On Mon, 4 Aug 2003 13:18:18 -0700
Alan Connor <alanc@localhost> wrote:
>
> Thanks Chris. Still doesn't make sense to me and I am seriously
> considering writing a stanza in my newsreaders filters that will dump
> any posts with PGP sigs.

That's your right.  I hope you're aware that in the process, you'll
filter out the posts of many (most?) of the Debian developers that
participate in this list.  But again, that's certainly your right.


> 1) Neither I nor anyone I know cares if you are who you say you are or
> not.

That's nice.  Some people do.


>    ( In fact, someone could forge your PGP sig  because most people
>    don't
>      have the software, and do you MORE harm that way.

I don't understand what this means.  Are you saying that someone could
forge an email/post from me, and then tack an invalid signature on, with
the intent being that "since most people don't use PGP, they'll see a
signature on this forged item, and the mere existence of a signature
will make them think it's real, independent of whether it's actually a
valid signature or not."?

If that's not what you're saying, then I dunno what you mean.

If that *is* what you're saying, well, yes, that's possible; but I don't
think it's a very interesting possibility to discuss, because it's true
regardless of what I do.  In fact, it's true even if they don't bother
to tack on a PGP signature of some sort.  For example, on this mailing
list, I'm sure there will always be people who will ascribe any email
with my "From:" header as having originated from the same person as the
previous posts from that same address (that is, to the extent that anyone
here ever notices my emails at all!).  No matter what I do, someone can
always claim to be me, and there's always the possibility that someone
will believe that.  However, by PGP-signing my correspondance, I give
someone who cares enough to look in more detail the opportunity to
verify that this email came from the same private key that signed all
that other email, too.  You may not be someone who cares enough to
check whether my signature is valid, and that's *fine*.  But you are
not the whole world.


> How would you
>      prove which of  two nearly simultaneous posts with the EXACT same
>      PGP sig on them was the real one. )

A PGP signature contains information both about the private key used
to generate it, *and* about the content of the signed file/document/
email/whatever.  If two posts had the "EXACT same PGP sig", they would
have to have the same content, or both signatures would not validate.

Given information.
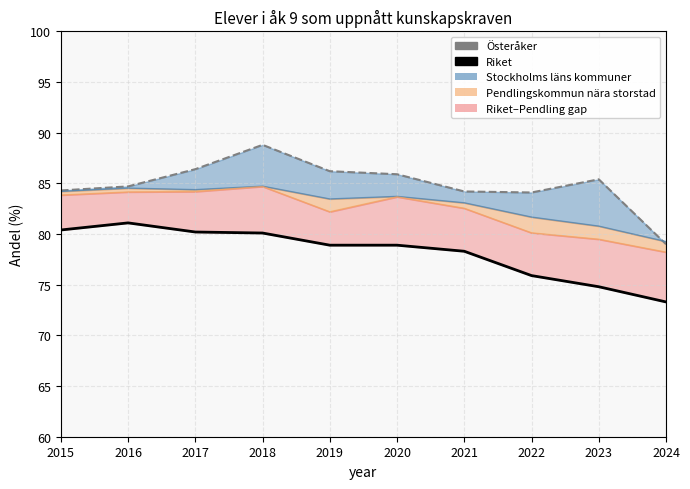

Is it true that Riket equals 103.0 at 2019?

False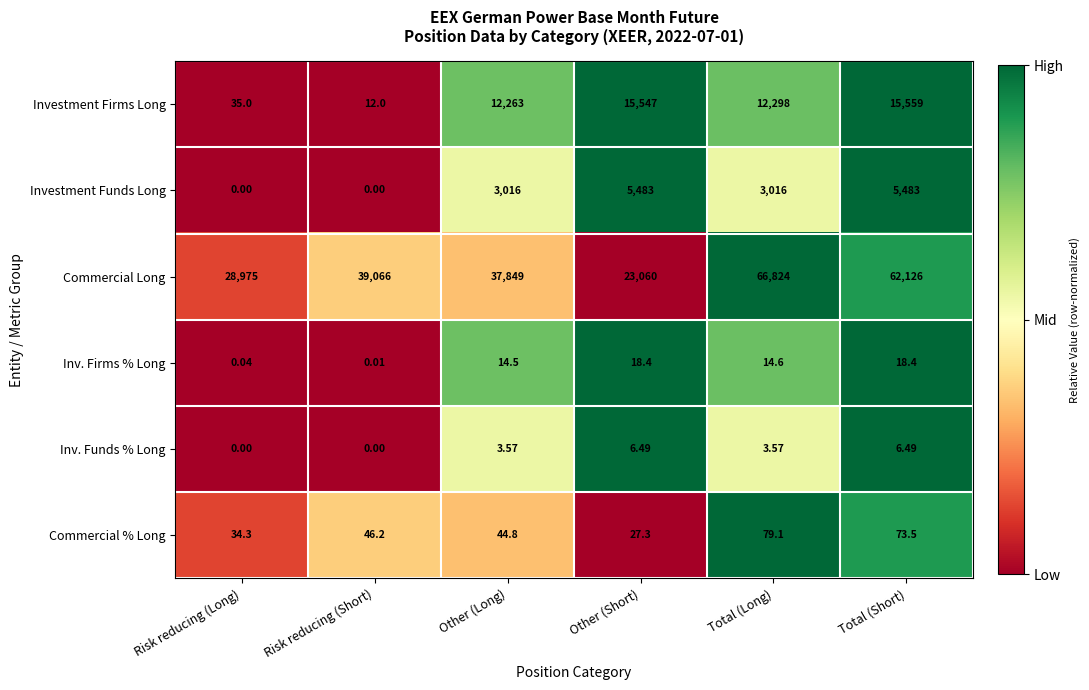

At Other (Short), list the series in order from largest to smallest.

Commercial Long, Investment Firms Long, Investment Funds Long, Commercial % Long, Inv. Firms % Long, Inv. Funds % Long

What to work on.
A - In the mailing list reply about PGP signatures, what two things does a PGP signature contain information about?
B - Pick up the mailing list reply about PGP signatures right after its last sentence and keep writing it.
The data above is separate material and has no connection to the text.

Results for each task.
A - The private key used to generate it and the content of the signed file, document or email.

B -
> 2) They are a an extreme violation of netiquette

I've seen you assert this several times.  However, I haven't seen any
justification for this assertion, however, other than that you just
don't like PGP signatures personally.  I've never seen the suggestion
that signing email violates any sort of online etiquette taken seriously,
and I've been swapping email since years before people PGP-signed
email.  I *have*, however, frequently seen cited as a breach of netiquette
the failure to properly set "References:" or "In-Reply-To:" headers
in replies.  Hint hint.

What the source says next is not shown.